Die Spielpädagogik ist eine Fachdisziplin der Spielwissenschaft. Die Erkenntnisse der Unterdisziplinen Spieldidaktik und Spielmethodik haben sich vor allem in der Schulpädagogik, der Sozialpädagogik und im Bereich der Sozialarbeit niedergeschlagen. Sie bilden eigene Bereiche, die mit nahezu allen Sparten der Pädagogik kooperieren können. Spielpädagogische Zielsetzungen und Methoden finden sich auch in der Erlebnispädagogik, der Kulturpädagogik, der Jugendarbeit und der Sonderpädagogik. Die Theaterpädagogik bildet eine Unterkategorie der Spielpädagogik, die besonders das Medium Theaterspiel (auch darstellendes Spiel) in den Blick nimmt. Spielpädagogik steht im Schnittpunkt der drei großen gesellschaftlichen Aufgaben Bildung, Kulturarbeit und Jugendarbeit.

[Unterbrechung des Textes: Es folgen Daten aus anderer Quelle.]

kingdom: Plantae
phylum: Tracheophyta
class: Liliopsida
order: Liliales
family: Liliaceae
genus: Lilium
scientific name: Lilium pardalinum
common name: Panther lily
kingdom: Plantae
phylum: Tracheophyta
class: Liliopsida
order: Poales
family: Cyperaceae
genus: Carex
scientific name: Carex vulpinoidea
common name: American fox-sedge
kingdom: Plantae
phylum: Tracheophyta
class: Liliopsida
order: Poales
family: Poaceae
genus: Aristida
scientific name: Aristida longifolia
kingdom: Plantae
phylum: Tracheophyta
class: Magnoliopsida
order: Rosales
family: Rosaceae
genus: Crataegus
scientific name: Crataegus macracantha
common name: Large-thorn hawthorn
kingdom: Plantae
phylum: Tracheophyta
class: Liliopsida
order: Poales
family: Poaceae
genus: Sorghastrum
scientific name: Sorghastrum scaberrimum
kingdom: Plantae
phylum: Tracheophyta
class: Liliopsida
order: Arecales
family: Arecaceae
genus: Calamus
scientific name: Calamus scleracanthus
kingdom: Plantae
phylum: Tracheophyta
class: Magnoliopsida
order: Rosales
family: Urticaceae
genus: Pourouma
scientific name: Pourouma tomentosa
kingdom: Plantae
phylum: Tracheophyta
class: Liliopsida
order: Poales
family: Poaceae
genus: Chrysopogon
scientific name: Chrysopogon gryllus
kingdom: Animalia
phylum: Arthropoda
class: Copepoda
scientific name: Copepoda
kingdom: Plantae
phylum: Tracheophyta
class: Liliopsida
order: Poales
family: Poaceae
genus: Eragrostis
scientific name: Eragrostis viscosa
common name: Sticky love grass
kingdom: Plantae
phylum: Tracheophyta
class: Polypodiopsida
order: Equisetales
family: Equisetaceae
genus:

Die spielpädagogische Arbeit ist in erster Linie auf Kinder und Jugendliche ausgerichtet. Sie hat sich aber auch im Bereich der Altenhilfe, der Erwachsenenbildung und im wirtschaftlichen Bereich, beispielsweise beim Motivationstraining und der Personalentwicklung, etabliert.

Entstehungsgeschichte der Spielpädagogik

Spiel war von jeher ein wichtiges Element in der Kulturgeschichte der Menschen. Bereits in der Antike, etwa bei Platon, wurde über die Erziehung mittels des Spiels nachgedacht.[1][2] Im europäischen Mittelalter entstanden Spielesammlungen, die den Bestand der Zeit in schriftlicher (z. B. Rabelais)[3] oder bildlicher Weise (z. B. Brueghel)[4] festhielten. Das erste Spielbuch in Europa verfasste Alfons X., König von Kastilien, im 13. Jahrhundert.[5] Mit Comenius beginnt bereits 1658 die didaktische Aufbereitung des Spielguts für die Kindererziehung.[6]

Als erste Spielpädagogen der Neuzeit gelten die Philanthropen. Im Zuge und mit dem Schwung der Aufklärung (1720–1785) gründete Johann Bernhard Basedow in Dessau das erste Philanthropinum. Mit fortschrittlichen Pädagogen wie Trapp, Salzmann, Fröbel oder Pestalozzi entstanden Privatschulen und eine moderne Kinder- und Jugenderziehung, in der das Spielen einen herausragenden Platz einnahm. Guts Muths verfasste ein Spielbuch, das neben einer Sammlung erziehungsförderlicher Spiele auch didaktische Reflexionen und methodische Hinweise enthielt.[7] Auch Jahn muss mit seinen sogenannten „Turnspielen“, die er methodisch und organisatorisch aufbereitete, in seinen Büchern festhielt und auf der Hasenheide vor den Toren Berlins praktizierte, als Wegbereiter der Spielpädagogik gelten.[8]

Bald setzten sich auch bedeutende Gelehrte wie Friedrich Schiller[9] oder der Soziologe Johan Huizinga[10] mit dem Phänomen Spiel und dem „Homo ludens“ (Huizinga), dem spielenden Menschen, erziehungswissenschaftlich auseinander. Die Sinnfrage des Spielens und die Bedeutung des Spiels für die menschliche Entwicklung und Erziehung beschäftigt seither ununterbrochen die Wissenschaft.[11][12][13]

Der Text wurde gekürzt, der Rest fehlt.